Waiting until the clerk became tired of the dust and bored with hovering about, Sinclair slipped into another room to search for a second set of records. This time he wasn’t making a random exploration in the hopes of stumbling across something. He knew precisely what he was looking for, and it took only a short time for him to find it.
The Earl of Kingsfeld had indeed divested himself of several minor shares of stock in minor companies with ties to France. What he had kept, though, was ownership of a company located a few miles outside of Paris—a company that manufactured parts for gas streetlamps.
Sinclair cursed. No wonder Kingsfeld had kept silent about his ownership of such an innocent, progress-minded business. Sin knew of the factory; he’d even visited it in the company of one of Bonaparte’s generals. And though pipes and fittings for streetlamps had been visibly stacked in a corner, he doubted even one single lamp had been constructed during the war. The factory had been too busy with its secondary task—making muskets. Muskets that had armed Bonaparte’s soldiers at Waterloo.
Swiftly Sin returned everything to its place, puttered in the storage room for another few minutes, thanked the clerk, and left. The angry, sick feeling in the pit of his stomach grew. He’d seen death and betrayal; he’d even participated, when the task had called for it. But he’d considered the earl a friend. He’d
trusted
him. And tonight the bastard would sit at his table—
the table that used to belong to Thomas—and laugh and smile, and Sinclair would have to laugh and smile with him, because although he
knew
Kingsfeld had murdered Thomas, he still had no proof. He would find that proof, though, and soon—even if it killed him.

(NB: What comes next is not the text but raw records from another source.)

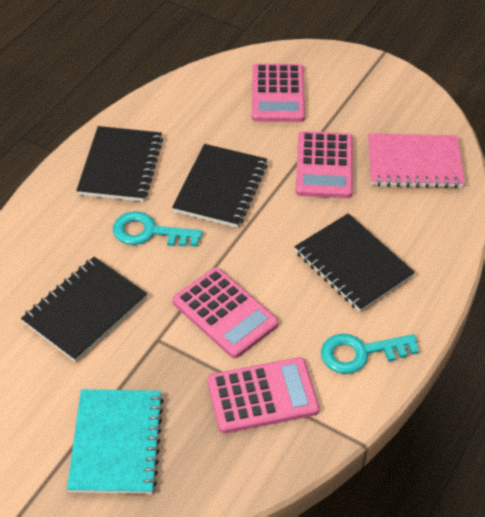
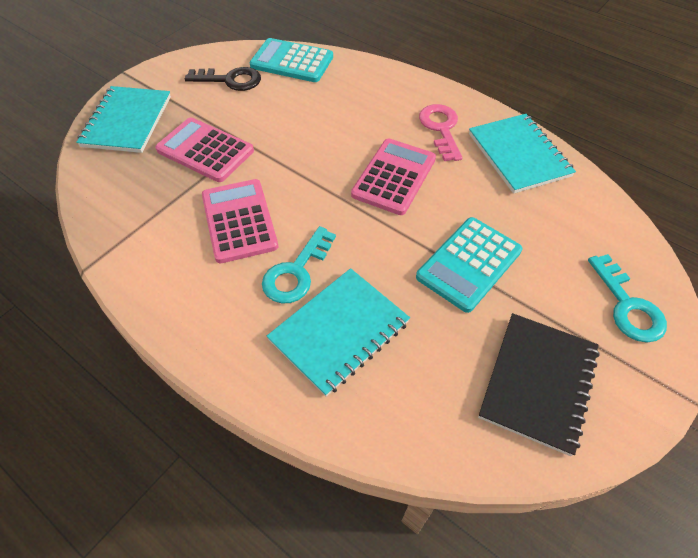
black key: none = 0 -> [185,67,261,91] = 1
black notebook: [21,257,147,362] [76,126,163,202] [172,144,267,228] [295,213,415,312] = 4 -> [478,313,600,456] = 1
pink calculator: [173,267,279,358] [207,357,320,433] [252,63,305,122] [296,131,353,198] = 4 -> [155,117,254,182] [202,179,278,263] [351,138,436,215] = 3
pink key: none = 0 -> [419,104,462,161] = 1
pink notebook: [368,133,464,189] = 1 -> none = 0
turquoise calculator: none = 0 -> [249,38,333,82] [416,217,522,313] = 2
turquoise notebook: [67,389,164,494] = 1 -> [76,86,171,153] [266,268,410,397] [469,114,576,194] = 3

Something was terribly wrong. Victoria perched on the arm of the couch to chat with Lucy and Lionel, but most of her attention was on the laughing conversation at the other end of the room. Sinclair and Kit stood with Kingsfeld, all of them acting as though nothing untoward was going on at all. Kit, she could believe, but not the other two.
“…and of course, after Almack’s exploded, no one wanted to tell Lady Jersey about it.”
Victoria blinked and looked at Mr. Parrish. “What?”
“You were right,” Lucy said, sighing heavily and unsuccessfully hiding a grin. “She wasn’t listening at all.”
“I am so sorry.” Victoria clasped her friend’s hand. “You have my undivided attention.”
The girl giggled. “It’s all right. If I had a husband as splendid looking as Sinclair Grafton, I would spend all my time gazing at him, too.”